Transcriptional profiling identifies differentially expressed genes in developing turkey skeletal muscle.

BACKGROUND

Skeletal muscle growth and development from embryo to adult consists of a series of carefully regulated changes in gene expression. Understanding these developmental changes in agriculturally important species is essential to the production of high quality meat products. For example, consumer demand for lean, inexpensive meat products has driven the turkey industry to unprecedented production through intensive genetic selection. However, achievements of increased body weight and muscle mass have been countered by an increased incidence of myopathies and meat quality defects. In a previous study, we developed and validated a turkey skeletal muscle-specific microarray as a tool for functional genomics studies.

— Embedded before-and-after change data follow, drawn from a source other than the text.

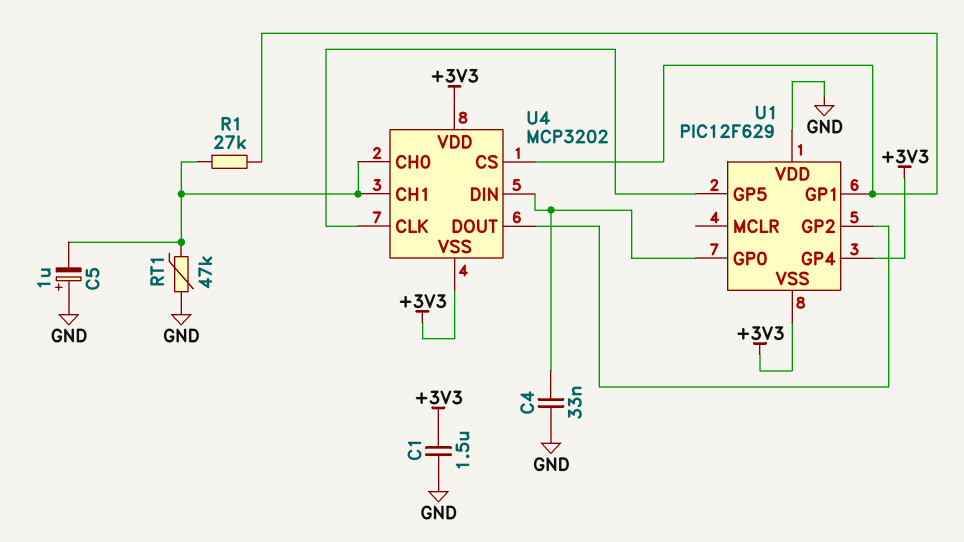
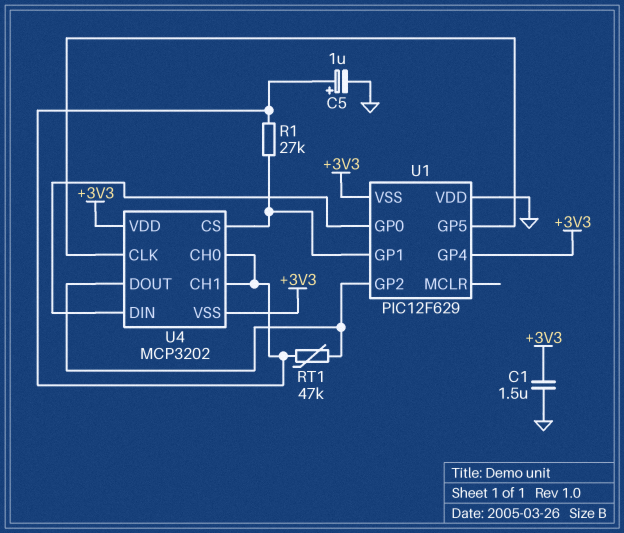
C4: 33nF (GND, U1/GP0) -> none
C5: 1uF (plus GND, minus U4/CH0) -> 1uF (plus U4/CH0, minus GND)
RT1: 47k (GND, U4/CH0) -> 47k (U1/GP2, U4/CH0)

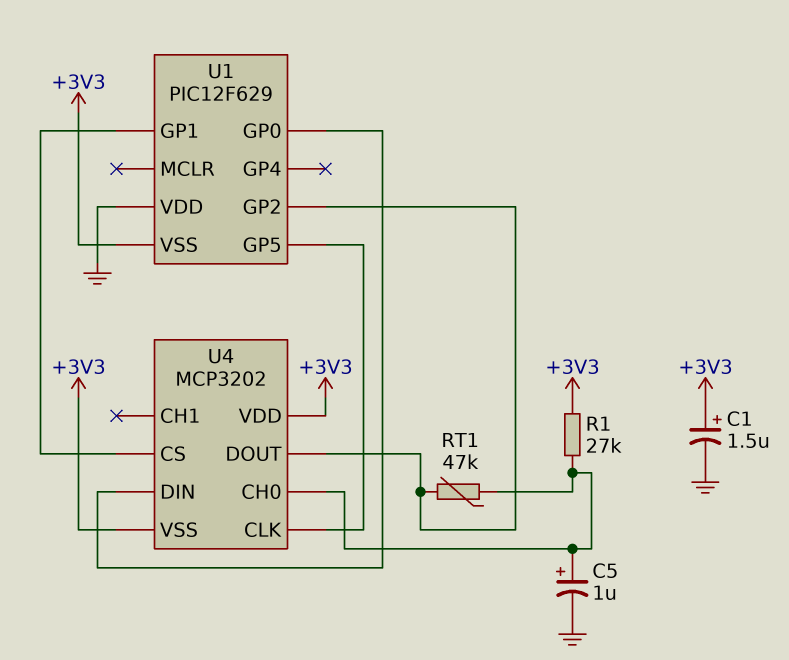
C1: 1.5uF (+3V3, GND) -> 1.5uF (plus +3V3, minus GND)
R1: 27k (U1/GP1, U4/CH0) -> 27k (+3V3, U4/CH0)
U1 pin GP4: +3V3 -> none
U4 pin CH1: U4/CH0 -> none

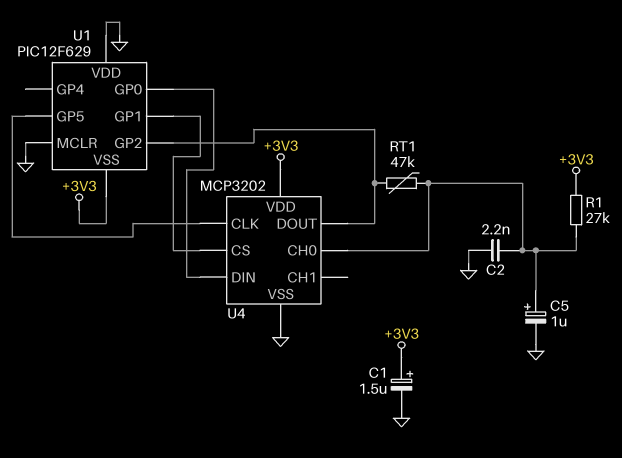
C2: none -> 2.2nF (GND, U4/CH0)
U1 pin MCLR: none -> GND
U4 pin VSS: +3V3 -> GND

The goals of the current study were to utilize this microarray to elucidate functional pathways of genes responsible for key events in turkey skeletal muscle development and to compare differences in gene expression between two genetic lines of turkeys. To achieve these goals, skeletal muscle samples were collected at three critical stages in muscle development: 18d embryo (hyperplasia), 1d post-hatch (shift from myoblast-mediated growth to satellite cell-modulated growth by hypertrophy), and 16 wk (market age) from two genetic lines: a randombred control line (RBC2) maintained without selection pressure, and a line (F) selected from the RBC2 line for increased 16 wk body weight. Array hybridizations were performed in two experiments: Experiment 1 directly compared the developmental stages within genetic line, while Experiment 2 directly compared the two lines within each developmental stage.

RESULTS

A total of 3474 genes were differentially expressed (false discovery rate; FDR < 0.001) by overall effect of development, while 16 genes were differentially expressed (FDR < 0.10) by overall effect of genetic line. Ingenuity Pathways Analysis was used to group annotated genes into networks, functions, and canonical pathways. The expression of 28 genes involved in extracellular matrix regulation, cell death/apoptosis, and calcium signaling/muscle function, as well as genes with miscellaneous function was confirmed by qPCR.

CONCLUSIONS

The current study identified gene pathways and uncovered novel genes important in turkey muscle growth and development. Future experiments will focus further on several of these candidate genes and the expression and mechanism of action of their protein products.